> [Task list]
A. From the course syllabus, list every topic heading that is introduced by a dash.
B. Carry on the course syllabus from the point where it stops.

> [Extract to read]
============================================================

Operating Systems I 2004-05
Principal lecturer: Dr Steven Hand
Taken by: Part IA (50% option), Part IA (25% option), Part IA (Maths with Computer Science)
Aims
The overall aim of this course is to provide a general understanding
of how a computer works. This includes aspects of the underlying
hardware as well as the structure and key functions of the operating
system. Case studies will be used to illustrate and reinforce
fundamental concepts.
Lectures
The course comprises 12 lectures given T/T/S at 12:00 in the Cockroft
Lecture theatre, starting Thursday 28th April. The course divides into
three main parts as follows:
Part I. Computer Organisation
- Computer Foundations.
History: from vacuum tubes to VLSI. Von Neumann architecture.
Hardware/software layers and languages.
- Operation of a Simple Computer.
Overview: processors, memory, buses, devices.
Memory: concepts, structures, hierarchy.
Processor: control and execution units.
ALU and computer arithmetic.
Logical and Conditional Operations. Branches. Memory access.
Data representation: (integers), text, reals, compound structures,
instructions. Fetch-Execute Cycle Revisited.
- Input/Output. General I/O architecture. Example
devices. Buses: general operation, hierarchy, synchronous
versus asynchronous. Interrupts. Direct Memory Access. Review of
Part I.
Part II. Operating Systems
- Introduction to Operating Systems.
Abstract view of an operating system. OS Evolution:
multi-programming, time-sharing.

============================================================

> [Dataset rows]
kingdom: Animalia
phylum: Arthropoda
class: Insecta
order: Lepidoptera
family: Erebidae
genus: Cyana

============================================================

> [Solved problems]
A. Computer Foundations; Operation of a Simple Computer; Input/Output; Introduction to Operating Systems

B.
Dual-mode operation. Protecting I/O, memory, CPU.
Kernels and micro-kernels.
- Processes and Scheduling.
Job/process concepts.
Scheduling basics: CPU-I/O interleaving, (non-)preemption,
context switching. Scheduling algorithms: FCFS, SJF, SRTF,
priority scheduling, round robin. Combined schemes.
- Memory management.
Processes in memory. Logical addresses. Partitions:
static versus dynamic, free space management, external
fragmentation. Segmented memory.
Paged memory: concepts, internal fragmentation,
page tables. Comparison. Software segments.
- I/O Subsystem.
General structure. Polled mode versus interrupt-driven I/O.
Application I/O interface: block and character devices,
buffering, blocking versus non-blocking I/O. Other issues:
caching, scheduling, spooling, performance.
- File Management.
File concept. Directory and storage services. File names
and meta-data. Directory name-space: hierarchies, DAGs,
hard and soft links. File operations. Access control.
Existence and concurrency control.
Part III. OS Case Studies
- Unix case study.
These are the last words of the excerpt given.